# Required work:
From the records below, copy every line that contains the word "iterate".

Dataset records
▬▬▬

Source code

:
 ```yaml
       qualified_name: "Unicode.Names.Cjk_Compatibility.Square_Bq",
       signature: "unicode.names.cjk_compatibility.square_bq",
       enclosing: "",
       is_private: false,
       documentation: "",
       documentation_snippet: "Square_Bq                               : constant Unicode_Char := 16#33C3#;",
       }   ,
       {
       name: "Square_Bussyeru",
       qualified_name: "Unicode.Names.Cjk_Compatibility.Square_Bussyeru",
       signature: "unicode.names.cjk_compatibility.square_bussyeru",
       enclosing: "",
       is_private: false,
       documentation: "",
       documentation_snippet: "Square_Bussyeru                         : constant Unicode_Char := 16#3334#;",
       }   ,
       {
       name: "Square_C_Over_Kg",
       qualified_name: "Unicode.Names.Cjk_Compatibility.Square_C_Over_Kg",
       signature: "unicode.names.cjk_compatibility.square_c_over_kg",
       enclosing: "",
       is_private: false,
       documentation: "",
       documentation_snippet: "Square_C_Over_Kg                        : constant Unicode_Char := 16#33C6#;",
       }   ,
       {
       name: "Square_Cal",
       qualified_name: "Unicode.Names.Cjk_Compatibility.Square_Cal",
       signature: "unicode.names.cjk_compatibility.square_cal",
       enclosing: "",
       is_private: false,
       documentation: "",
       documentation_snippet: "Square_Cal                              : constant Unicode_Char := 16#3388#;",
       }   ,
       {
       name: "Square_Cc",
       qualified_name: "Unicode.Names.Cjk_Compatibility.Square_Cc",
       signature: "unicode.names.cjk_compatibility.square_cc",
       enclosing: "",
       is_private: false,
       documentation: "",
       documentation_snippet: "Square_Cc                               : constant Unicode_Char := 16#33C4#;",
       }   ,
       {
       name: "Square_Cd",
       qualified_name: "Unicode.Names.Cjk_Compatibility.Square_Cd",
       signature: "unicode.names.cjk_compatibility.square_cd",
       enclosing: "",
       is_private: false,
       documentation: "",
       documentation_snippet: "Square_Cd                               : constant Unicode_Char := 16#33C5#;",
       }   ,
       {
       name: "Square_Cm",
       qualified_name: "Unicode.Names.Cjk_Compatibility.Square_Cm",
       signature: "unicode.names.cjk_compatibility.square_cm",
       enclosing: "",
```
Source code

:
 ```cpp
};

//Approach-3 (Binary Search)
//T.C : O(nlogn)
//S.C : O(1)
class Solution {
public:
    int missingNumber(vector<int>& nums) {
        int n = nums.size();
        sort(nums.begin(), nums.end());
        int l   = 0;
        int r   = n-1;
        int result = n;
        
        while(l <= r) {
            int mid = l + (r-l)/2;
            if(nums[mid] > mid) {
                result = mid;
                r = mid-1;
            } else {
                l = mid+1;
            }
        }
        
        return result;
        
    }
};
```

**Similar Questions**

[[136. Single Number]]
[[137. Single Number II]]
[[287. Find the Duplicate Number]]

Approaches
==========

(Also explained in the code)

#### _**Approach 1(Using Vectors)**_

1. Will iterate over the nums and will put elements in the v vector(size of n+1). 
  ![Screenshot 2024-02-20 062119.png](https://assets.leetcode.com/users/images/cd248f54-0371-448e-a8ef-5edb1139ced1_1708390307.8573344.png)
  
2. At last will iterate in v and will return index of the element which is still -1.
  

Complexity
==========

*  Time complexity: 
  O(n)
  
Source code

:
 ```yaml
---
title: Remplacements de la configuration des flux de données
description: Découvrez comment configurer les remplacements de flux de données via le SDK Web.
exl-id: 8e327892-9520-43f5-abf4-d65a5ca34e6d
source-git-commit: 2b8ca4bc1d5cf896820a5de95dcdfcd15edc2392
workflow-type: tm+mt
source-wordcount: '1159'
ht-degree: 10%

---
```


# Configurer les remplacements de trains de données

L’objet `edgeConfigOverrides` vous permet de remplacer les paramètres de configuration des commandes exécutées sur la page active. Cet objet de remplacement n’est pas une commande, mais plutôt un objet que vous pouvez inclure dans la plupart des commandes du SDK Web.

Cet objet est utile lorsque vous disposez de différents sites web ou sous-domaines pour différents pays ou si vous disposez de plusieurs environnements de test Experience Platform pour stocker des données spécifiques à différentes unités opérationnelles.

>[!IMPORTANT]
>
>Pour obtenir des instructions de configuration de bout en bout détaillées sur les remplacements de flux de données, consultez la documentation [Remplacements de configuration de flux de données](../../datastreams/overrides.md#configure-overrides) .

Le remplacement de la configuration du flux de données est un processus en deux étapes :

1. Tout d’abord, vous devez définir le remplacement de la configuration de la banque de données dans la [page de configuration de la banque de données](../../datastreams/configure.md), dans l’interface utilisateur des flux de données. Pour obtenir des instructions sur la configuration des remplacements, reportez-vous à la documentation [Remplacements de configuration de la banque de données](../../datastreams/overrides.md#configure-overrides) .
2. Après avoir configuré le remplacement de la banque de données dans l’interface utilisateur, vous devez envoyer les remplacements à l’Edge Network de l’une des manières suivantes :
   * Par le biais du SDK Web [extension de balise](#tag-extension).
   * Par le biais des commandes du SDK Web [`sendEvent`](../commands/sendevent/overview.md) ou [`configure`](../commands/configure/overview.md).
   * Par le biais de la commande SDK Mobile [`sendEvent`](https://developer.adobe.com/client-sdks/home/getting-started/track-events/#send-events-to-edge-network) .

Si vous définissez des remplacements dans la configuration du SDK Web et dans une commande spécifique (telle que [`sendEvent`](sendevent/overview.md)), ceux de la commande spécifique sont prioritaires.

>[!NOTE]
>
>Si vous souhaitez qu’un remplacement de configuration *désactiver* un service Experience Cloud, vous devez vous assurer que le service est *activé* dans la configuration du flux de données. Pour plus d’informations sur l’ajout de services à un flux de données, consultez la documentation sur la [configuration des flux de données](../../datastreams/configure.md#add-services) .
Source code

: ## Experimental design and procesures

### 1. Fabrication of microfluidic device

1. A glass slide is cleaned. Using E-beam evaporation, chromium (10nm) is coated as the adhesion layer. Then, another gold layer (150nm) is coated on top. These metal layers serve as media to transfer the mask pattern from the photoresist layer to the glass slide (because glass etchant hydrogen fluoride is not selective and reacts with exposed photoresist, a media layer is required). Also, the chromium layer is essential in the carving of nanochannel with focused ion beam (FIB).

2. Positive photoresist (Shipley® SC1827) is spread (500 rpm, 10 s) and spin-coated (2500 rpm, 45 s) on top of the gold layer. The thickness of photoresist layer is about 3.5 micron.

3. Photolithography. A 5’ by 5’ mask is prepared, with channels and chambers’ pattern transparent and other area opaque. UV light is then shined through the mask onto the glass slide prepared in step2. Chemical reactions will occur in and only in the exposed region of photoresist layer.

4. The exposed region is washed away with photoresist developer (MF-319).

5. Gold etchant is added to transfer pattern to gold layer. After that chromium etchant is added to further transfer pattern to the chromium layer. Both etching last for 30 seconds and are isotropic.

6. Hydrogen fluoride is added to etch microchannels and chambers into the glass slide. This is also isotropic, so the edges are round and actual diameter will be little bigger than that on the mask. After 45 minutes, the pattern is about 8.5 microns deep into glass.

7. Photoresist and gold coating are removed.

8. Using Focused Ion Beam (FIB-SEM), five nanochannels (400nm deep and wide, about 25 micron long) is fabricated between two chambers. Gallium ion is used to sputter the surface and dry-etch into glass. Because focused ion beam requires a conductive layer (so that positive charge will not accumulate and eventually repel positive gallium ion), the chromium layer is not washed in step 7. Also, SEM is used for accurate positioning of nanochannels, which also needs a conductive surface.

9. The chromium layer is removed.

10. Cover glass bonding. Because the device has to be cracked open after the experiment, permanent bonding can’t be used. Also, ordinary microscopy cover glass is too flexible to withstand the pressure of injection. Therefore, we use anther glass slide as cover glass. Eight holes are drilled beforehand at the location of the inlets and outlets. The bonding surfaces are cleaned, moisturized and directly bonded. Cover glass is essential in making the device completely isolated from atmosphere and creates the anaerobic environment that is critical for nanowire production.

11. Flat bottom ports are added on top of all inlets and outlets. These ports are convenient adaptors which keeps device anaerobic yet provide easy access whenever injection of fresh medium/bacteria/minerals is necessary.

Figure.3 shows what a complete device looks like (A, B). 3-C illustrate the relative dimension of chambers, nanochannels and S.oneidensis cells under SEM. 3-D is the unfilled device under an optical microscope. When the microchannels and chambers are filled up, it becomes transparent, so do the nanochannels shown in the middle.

▬▬▬

# Answer to the problem:
1. Will iterate over the nums and will put elements in the v vector(size of n+1). 
2. At last will iterate in v and will return index of the element which is still -1.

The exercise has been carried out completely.